* [What is being asked]:
Copy out every line of the material below, keeping the wording unchanged, and leave out the picture.

* [Data extract]:
· · · ·
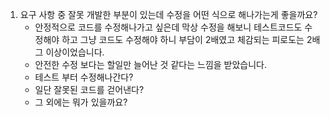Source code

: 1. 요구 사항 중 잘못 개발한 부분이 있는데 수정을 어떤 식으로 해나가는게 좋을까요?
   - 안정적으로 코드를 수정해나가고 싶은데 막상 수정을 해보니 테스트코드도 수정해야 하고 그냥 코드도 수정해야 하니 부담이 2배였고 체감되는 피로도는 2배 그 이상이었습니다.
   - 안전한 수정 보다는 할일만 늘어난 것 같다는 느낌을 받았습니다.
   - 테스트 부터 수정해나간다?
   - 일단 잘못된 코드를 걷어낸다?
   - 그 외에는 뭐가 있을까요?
· · · ·
* [Exercise response]:
Source code

: 1. 요구 사항 중 잘못 개발한 부분이 있는데 수정을 어떤 식으로 해나가는게 좋을까요?
   - 안정적으로 코드를 수정해나가고 싶은데 막상 수정을 해보니 테스트코드도 수정해야 하고 그냥 코드도 수정해야 하니 부담이 2배였고 체감되는 피로도는 2배 그 이상이었습니다.
   - 안전한 수정 보다는 할일만 늘어난 것 같다는 느낌을 받았습니다.
   - 테스트 부터 수정해나간다?
   - 일단 잘못된 코드를 걷어낸다?
   - 그 외에는 뭐가 있을까요?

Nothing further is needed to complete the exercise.